Released from an Oklahoma state
prison after serving four years for a manslaughter conviction,
Tom Joad makes his way back to his family’s farm in Oklahoma. He
meets Jim Casy, a former preacher who has given up his calling out
of a belief that all life is holy—even the parts that are typically
thought to be sinful—and that sacredness consists simply in endeavoring
to be an equal among the people. Jim accompanies Tom to his home,
only to find it—and all the surrounding farms—deserted. Muley Graves,
an old neighbor, wanders by and tells the men that everyone has
been “tractored” off the land. Most families, he says, including
his own, have headed to California to look for work. The next morning,
Tom and Jim set out for Tom’s Uncle John’s, where Muley assures
them they will find the Joad clan. Upon arrival, Tom finds Ma and
Pa Joad packing up the family’s few possessions. Having seen handbills
advertising fruit-picking jobs in California, they envision the
trip to California as their only hope of getting their lives back
on track.
The journey to California in a rickety used truck is long
and arduous. Grampa Joad, a feisty old man who complains bitterly
that he does not want to leave his land, dies on the road shortly
after the family’s departure. Dilapidated cars and trucks, loaded
down with scrappy possessions, clog Highway 66:
it seems the entire country is in flight to the Promised Land of
California. The Joads meet Ivy and Sairy Wilson, a couple plagued
with car trouble, and invite them to travel with the family. Sairy
Wilson is sick and, near the California border, becomes unable to
continue the journey.
As the Joads near California, they hear ominous rumors
of a depleted job market. One migrant tells Pa that 20,000 people
show up for every 800 jobs and that his own
children have starved to death. Although the Joads press on, their
first days in California prove tragic, as Granma Joad dies. The
remaining family members move from one squalid camp to the next,
looking in vain for work, struggling to find food, and trying desperately
to hold their family together. Noah, the oldest of the Joad children,
soon abandons the family, as does Connie, a young dreamer who is
married to Tom’s pregnant sister, Rose of Sharon.

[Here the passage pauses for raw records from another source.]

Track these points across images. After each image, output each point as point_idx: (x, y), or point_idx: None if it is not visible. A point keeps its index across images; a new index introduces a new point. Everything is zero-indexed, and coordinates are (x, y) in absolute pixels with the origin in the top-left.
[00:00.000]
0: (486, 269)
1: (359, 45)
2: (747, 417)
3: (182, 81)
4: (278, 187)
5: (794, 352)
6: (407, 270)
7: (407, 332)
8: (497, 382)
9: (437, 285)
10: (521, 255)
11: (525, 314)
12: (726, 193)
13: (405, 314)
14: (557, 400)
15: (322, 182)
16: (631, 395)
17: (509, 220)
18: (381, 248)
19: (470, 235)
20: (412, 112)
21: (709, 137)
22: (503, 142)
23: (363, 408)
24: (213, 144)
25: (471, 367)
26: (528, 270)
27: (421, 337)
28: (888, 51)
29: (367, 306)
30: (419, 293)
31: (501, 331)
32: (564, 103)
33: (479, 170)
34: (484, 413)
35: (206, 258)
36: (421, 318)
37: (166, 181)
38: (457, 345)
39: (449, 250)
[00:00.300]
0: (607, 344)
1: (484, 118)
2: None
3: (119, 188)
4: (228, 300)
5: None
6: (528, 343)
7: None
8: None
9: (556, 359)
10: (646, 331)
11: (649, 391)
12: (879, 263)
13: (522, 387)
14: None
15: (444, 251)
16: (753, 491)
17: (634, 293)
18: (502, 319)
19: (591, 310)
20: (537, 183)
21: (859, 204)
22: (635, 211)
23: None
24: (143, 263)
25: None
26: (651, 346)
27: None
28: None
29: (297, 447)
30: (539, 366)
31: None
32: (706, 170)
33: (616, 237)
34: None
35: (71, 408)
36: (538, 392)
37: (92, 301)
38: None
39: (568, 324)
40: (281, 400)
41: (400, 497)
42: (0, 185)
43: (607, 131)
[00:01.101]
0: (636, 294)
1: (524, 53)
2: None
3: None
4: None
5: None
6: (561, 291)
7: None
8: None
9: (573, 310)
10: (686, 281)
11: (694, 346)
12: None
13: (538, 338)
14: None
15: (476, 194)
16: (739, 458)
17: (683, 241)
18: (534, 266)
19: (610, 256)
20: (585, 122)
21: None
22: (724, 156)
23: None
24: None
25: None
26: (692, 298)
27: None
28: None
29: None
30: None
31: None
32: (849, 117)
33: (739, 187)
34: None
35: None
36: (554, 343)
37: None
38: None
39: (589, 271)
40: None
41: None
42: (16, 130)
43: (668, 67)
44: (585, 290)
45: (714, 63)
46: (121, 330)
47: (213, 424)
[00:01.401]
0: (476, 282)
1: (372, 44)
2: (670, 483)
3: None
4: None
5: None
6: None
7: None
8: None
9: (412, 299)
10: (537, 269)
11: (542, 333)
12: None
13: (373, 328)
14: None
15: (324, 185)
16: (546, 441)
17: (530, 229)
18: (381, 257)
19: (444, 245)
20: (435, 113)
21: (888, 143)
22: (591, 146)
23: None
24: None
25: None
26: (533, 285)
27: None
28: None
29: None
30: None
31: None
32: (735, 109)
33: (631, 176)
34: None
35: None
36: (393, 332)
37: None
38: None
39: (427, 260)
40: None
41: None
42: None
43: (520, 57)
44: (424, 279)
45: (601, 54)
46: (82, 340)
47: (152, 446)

The Joads meet with much hostility in California. The
camps are overcrowded and full of starving migrants, who are often
nasty to each other. The locals are fearful and angry at the flood
of newcomers, whom they derisively label “Okies.” Work is almost
impossible to find or pays such a meager wage that a family’s full
day’s work cannot buy a decent meal. Fearing an uprising, the large
landowners do everything in their power to keep the migrants poor
and dependent. While staying in a ramshackle camp known as a “Hooverville,”
Tom and several men get into a heated argument with a deputy sheriff
over whether workers should organize into a union. When the argument
turns violent, Jim Casy knocks the sheriff unconscious and is arrested.
Police officers arrive and announce their intention to burn the
Hooverville to the ground.
A government-run camp proves much more hospitable to the Joads,
and the family soon finds many friends and a bit of work. However,
one day, while working at a pipe-laying job, Tom learns that the
police are planning to stage a riot in the camp, which will allow
them to shut down the facilities. By alerting and organizing the
men in the camp, Tom helps to defuse the danger. Still, as pleasant
as life in the government camp is, the Joads cannot survive without
steady work, and they have to move on. They find employment picking
fruit, but soon learn that they are earning a decent wage only because
they have been hired to break a workers’ strike. Tom runs into Jim
Casy who, after being released from jail, has begun organizing workers;
in the process, Casy has made many enemies among the landowners.
When the police hunt him down and kill him in Tom’s presence, Tom
retaliates and kills a police officer.
Tom goes into hiding, while the family moves into a boxcar
on a cotton farm. One day, Ruthie, the youngest Joad daughter, reveals to
a girl in the camp that her brother has killed two men and is hiding
nearby. Fearing for his safety, Ma Joad finds Tom and sends him away.
Tom heads off to fulfill Jim’s task of organizing the migrant workers.
The end of the cotton season means the end of work, and word sweeps
across the land that there are no jobs to be had for three months.
Rains set in and flood the land. Rose of Sharon gives birth to a
stillborn child, and Ma, desperate to get her family to safety from
the floods, leads them to a dry barn not far away. Here, they find
a young boy kneeling over his father, who is slowly starving to
death. He has not eaten for days, giving whatever food he had to
his son. Realizing that Rose of Sharon is now producing milk, Ma sends
the others outside, so that her daughter can nurse the dying man.